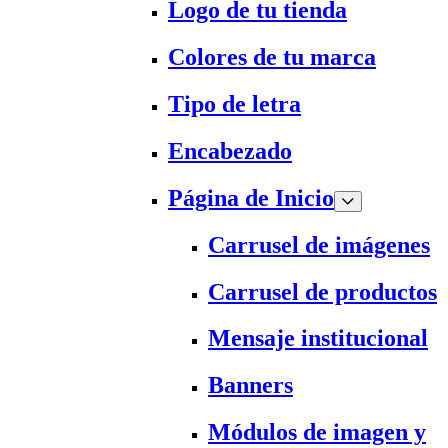
Logo de tu tienda
Colores de tu marca
Tipo de letra
Encabezado
Página de Inicio
Carrusel de imágenes
Carrusel de productos
Mensaje institucional
Banners
Módulos de imagen y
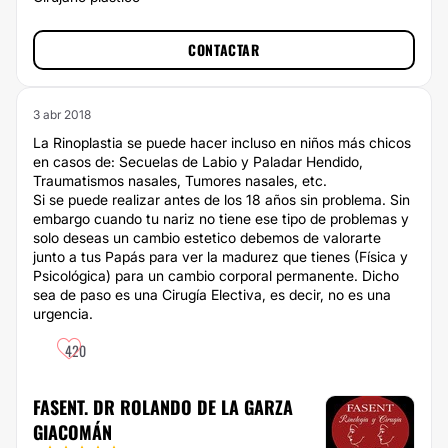
CONTACTAR
3 abr 2018
La Rinoplastia se puede hacer incluso en niños más chicos
en casos de: Secuelas de Labio y Paladar Hendido,
Traumatismos nasales, Tumores nasales, etc.
Si se puede realizar antes de los 18 años sin problema. Sin
embargo cuando tu nariz no tiene ese tipo de problemas y
solo deseas un cambio estetico debemos de valorarte
junto a tus Papás para ver la madurez que tienes (Física y
Psicológica) para un cambio corporal permanente. Dicho
sea de paso es una Cirugía Electiva, es decir, no es una
urgencia.
420
FASENT. DR ROLANDO DE LA GARZA
GIACOMÁN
────────
Respond with a single number, namely how many lines of the entries contain the word "Carrusel".

2